UNITED NATIONS, Nov 21 (Reuter) - U.S. Ambassador Madeleine Albright said on Thursday that too many governments, defying world trends toward democracy, still ruled by coercion rather than popular consent.

Addressing a U.N. committee, she pointed to Burma, Iraq, Sudan, Nigeria, Cuba, Burundi, Afghanistan and the Balkans, among others, which are under scrutiny by the General Assembly and other bodies for human right abuses.

But she also said Washington remained concerned about China's sentencing of prominent dissidents and its heavy-handedness in Tibet. China, a permanent member of the Security Council, has not been targeted by the U.N. assembly.

She said "the United States will continue to speak out in the area of human rights issues involving China in the future."

Calling the 20th century the "bloodiest century in human history," she said nations had to be aware not to repeat its horrors as the 21st century drew near.

Burma, for example, exhibited "a kind of rolling repression that ebbs and flows" with "each little opening succeeded by a crackdown."

Nobel Prize winner Aung San Suu Kyi and her national League for Democracy were prevented from convening a party congress and she was recently harassed by "thugs who could not have acted without official support," Albright said.

She said the General Assembly should call for a genuine dialogue, for the release of political prisoners and an end to forced labour.

The Clinton administration was recently criticised by five U.S. senators from both parties for not making good on its threat to ban U.S. investments in Burma. Otherwise efforts to isolate the government would fail, they said.

In Afghanistan's civil war, she said human rights have been abused by almost every party to the fighting. Women and girls have been vicitimized by "draconian social decrees" issued by the Taleban faction, which controls Kabul.

"As the former Soviet Union learned the hard way, Afghans can be ferocious and determined fighters; their physical courage is unquestioned," she said. "What is required now is the moral courage needed to end the fighting and establish a broad-based government."

On other countries, Albright said:

Iraq: Saddam Hussein's government was the "most brutal and lawless on earth" and did not hesitate to torture and terrorise the Iraqi people, suppress civil and religious dissent and murder those suspected of opposing him.
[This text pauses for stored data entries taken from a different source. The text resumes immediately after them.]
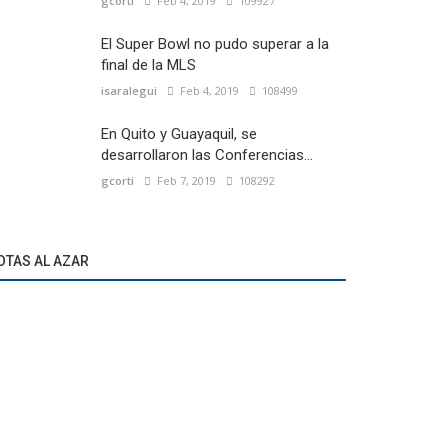
gcorti
Feb 4, 2019
109927
El Super Bowl no pudo superar a la
final de la MLS
isaralegui
Feb 4, 2019
108499
En Quito y Guayaquil, se
desarrollaron las Conferencias...
gcorti
Feb 7, 2019
108292
OTAS AL AZAR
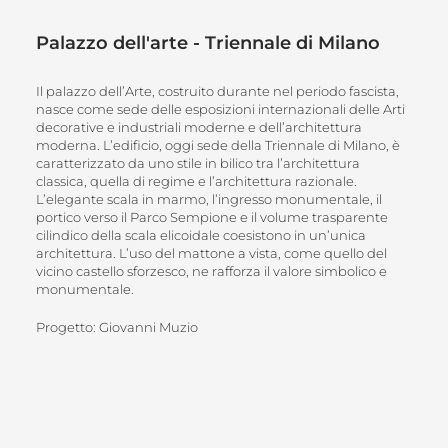
Palazzo dell'arte - Triennale di Milano
Il palazzo dell’Arte, costruito durante nel periodo fascista,
nasce come sede delle esposizioni internazionali delle Arti
decorative e industriali moderne e dell’architettura
moderna. L’edificio, oggi sede della Triennale di Milano, è
caratterizzato da uno stile in bilico tra l’architettura
classica, quella di regime e l’architettura razionale.
L’elegante scala in marmo, l’ingresso monumentale, il
portico verso il Parco Sempione e il volume trasparente
cilindico della scala elicoidale coesistono in un’unica
architettura. L’uso del mattone a vista, come quello del
vicino castello sforzesco, ne rafforza il valore simbolico e
monumentale.
Progetto: Giovanni Muzio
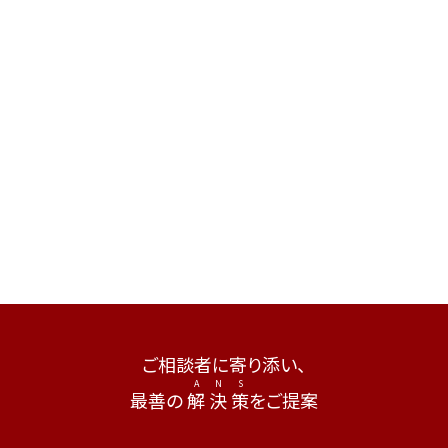
ご相談者に寄り添い、
最善の
解
決
策
をご提案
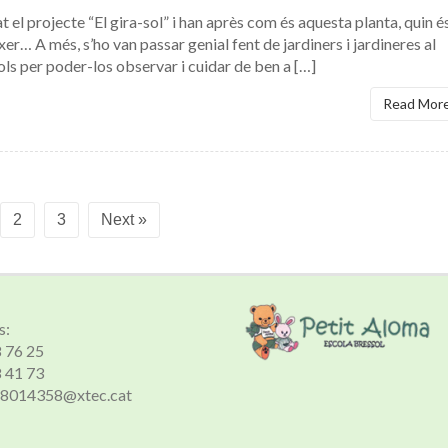
t el projecte “El gira-sol” i han après com és aquesta planta, quin é
ixer… A més, s’ho van passar genial fent de jardiners i jardineres al
sols per poder-los observar i cuidar de ben a […]
Read Mor
2
3
Next »
s:
8 76 25
8 41 73
 a8014358@xtec.cat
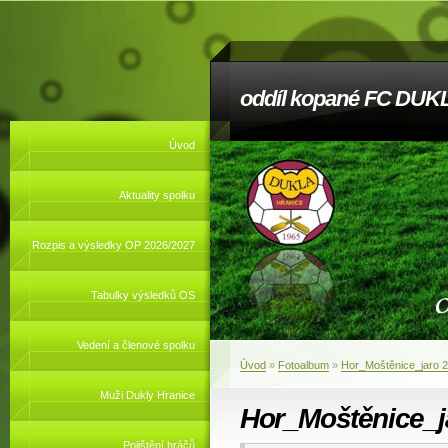
oddíl kopané FC DUKL
Úvod
Aktuality spolku
Rozpis a výsledky OP 2026/2027
Tabulky výsledků OS
Vedení a členové spolku
Úvod
»
Fotoalbum
»
Hor_Moštěnice_jaro 
Muži Dukly Hranice
Hor_Moštěnice_j
Pojištění hráčů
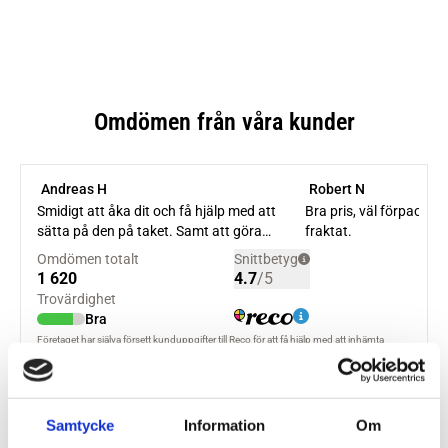
Samtycke
Information
Om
Iran: U.N. reports indicate that summary execution, arbitrary detention, supression of civil liberties and religious freedom are still prevalent.

Sudan: Reports continue on torture, slavery, arbitrary arrests, religious persecution and interference with human rights. While both sides in the country's civil war are to blame, the government merits particular censure for bombing civilians and allegedly using cluster bombs.

Nigeria: The military government has not yet fulfilled promises for a transition to democracy and respect for human rights. The current electoral process is being manipulated to limit participation. Chief M.K.O. Abiola, the presumed winner of the 1993 military elections, is still in jail.